Principles

 

The object of enacting the Biological Diversity Act, 2002, is to provide for ''Conservation of biological diversity, sustainable use of its components, and fair and equitable sharing of benefits arising out of commercial use of biological resources and associated traditional knowledge''.

The conservation of the rich biodiversity of the country through regulated access and protection from over-exploitation by way of sustainable practices in addition to sharing a small percentage of the benefits obtained from the use of biological resources by the stakeholders, which is further utilized for the conservation of biological resources, is the crux of the Act and the Access and Benefit Sharing (ABS) principle.

 

The regulation of commercial utilization of bio-resources by industrial sectors and entities is the one of the main mandates of the Karnataka Biodiversity Board.
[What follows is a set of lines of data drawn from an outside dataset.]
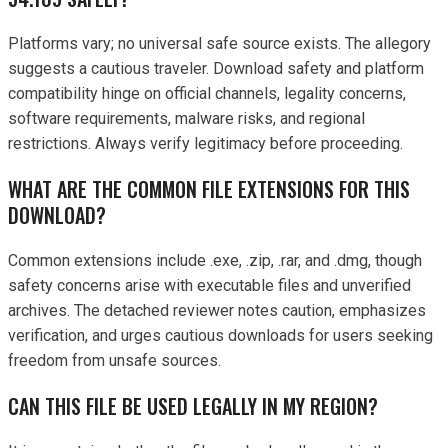
Platforms vary; no universal safe source exists. The allegory
suggests a cautious traveler. Download safety and platform
compatibility hinge on official channels, legality concerns,
software requirements, malware risks, and regional
restrictions. Always verify legitimacy before proceeding.
WHAT ARE THE COMMON FILE EXTENSIONS FOR THIS
DOWNLOAD?
Common extensions include .exe, .zip, .rar, and .dmg, though
safety concerns arise with executable files and unverified
archives. The detached reviewer notes caution, emphasizes
verification, and urges cautious downloads for users seeking
freedom from unsafe sources.
CAN THIS FILE BE USED LEGALLY IN MY REGION?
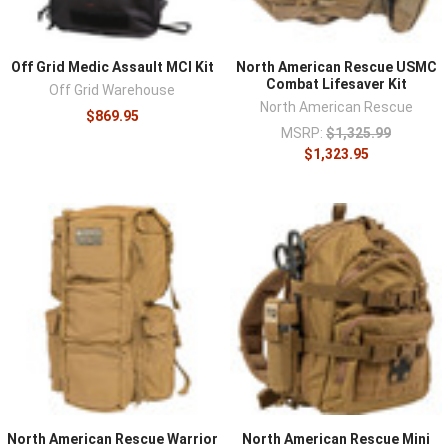
Off Grid Medic Assault MCI Kit
North American Rescue USMC
Combat Lifesaver Kit
Off Grid Warehouse
North American Rescue
$869.95
MSRP:
$1,325.99
$1,323.95
North American Rescue Warrior
North American Rescue Mini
Commercial utilization of biological resources has to be intimated to the State Biodiversity Boards concerned (section 7 of the BD Act, 2002) along-with sharing of benefits as per the ABS Regulations of 2014 notified by the Ministry of Environment Forests and Climate Change, on 21st Nov 2014.

 

Entities accessing bio-resources, after due approvals, are also required to submit the Access and Benefit Sharing (ABS) obligation to the as per the ABS Regulations, 2014. The ABS Regulations, 2014, prescribe the percentages of the benefit sharing component and range from 1-3% for traders and 3-5% for manufacturers utilizing bio-resources for commercial purposes (as per regulation 3). The entities also have an option of sharing benefits based on the annual gross ex-factory sales of the products and these range from 0.1-0.5% on graded scales (as per regulation 4). The ABS percentages for transfer of research results, Intellectual Property Rights and third party transfer of bio-resources or the associated knowledge are also laid down in the ABS Regulations, 2014.

 

The offences of non-compliance of the provisions of the Act, are cognizable and non-bailable as per Section 58 and attract penalties as under sections 55 and 56 of the BD Act, 2002.